• **Instruction**: With the pictures left out, transcribe exactly the lines from the one with "引き不可】選択いただいた際にはキャンセルとなります" through the end of the data.

• **Study material**:

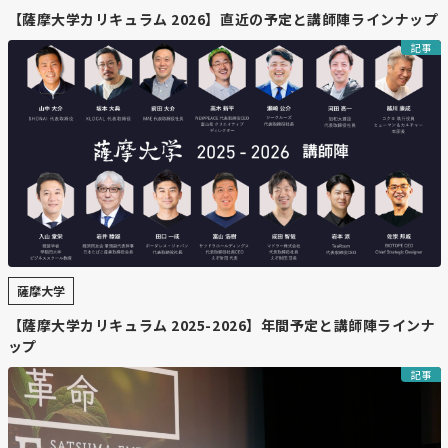
【薩摩大学カリキュラム 2026】直近の予定と講師陣ラインナップ
記事
薩摩大学
【薩摩大学カリキュラム 2025-2026】年間予定と講師陣ラインナ
ップ
記事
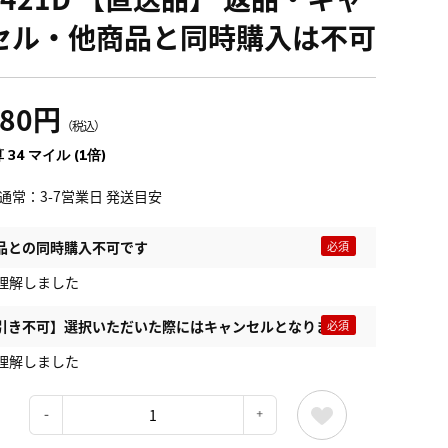
セル・他商品と同時購入は不可
780円
（税込）
 34 マイル (1倍)
通常：3-7営業日 発送目安
品との同時購入不可です
理解しました
引き不可】選択いただいた際にはキャンセルとなります
理解しました
：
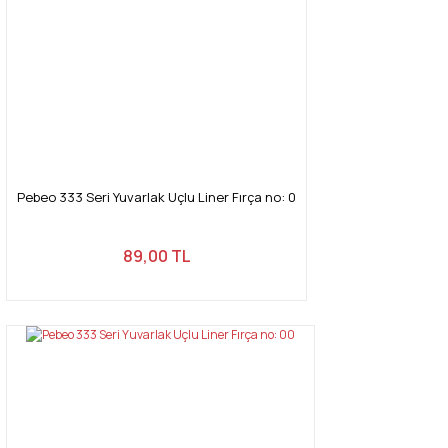
Pebeo 333 Seri Yuvarlak Uçlu Liner Fırça no: 0
89,00 TL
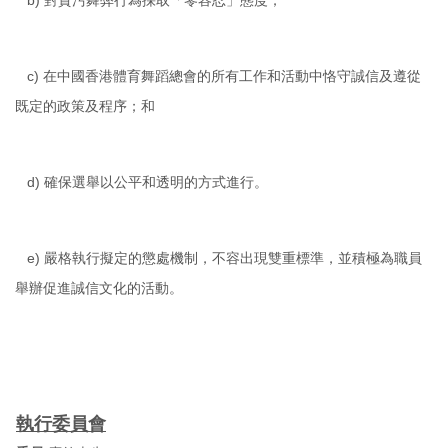
b) 對貪污舞弊行為採取「零容忍」態度；
c) 在中國香港體育舞蹈總會的所有工作和活動中恪守誠信及遵從
既定的政策及程序；和
d) 確保選舉以公平和透明的方式進行。
e) 嚴格執行擬定的懲處機制，不容出現雙重標準，並積極為職員
舉辦促進誠信文化的活動。
執行委員會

• **Solution below**:
引き不可】選択いただいた際にはキャンセルとなります
理解しました
：
Pebeo 333 Seri Yuvarlak Uçlu Liner Fırça no: 0
89,00 TL
b) 對貪污舞弊行為採取「零容忍」態度；
c) 在中國香港體育舞蹈總會的所有工作和活動中恪守誠信及遵從
既定的政策及程序；和
d) 確保選舉以公平和透明的方式進行。
e) 嚴格執行擬定的懲處機制，不容出現雙重標準，並積極為職員
舉辦促進誠信文化的活動。
執行委員會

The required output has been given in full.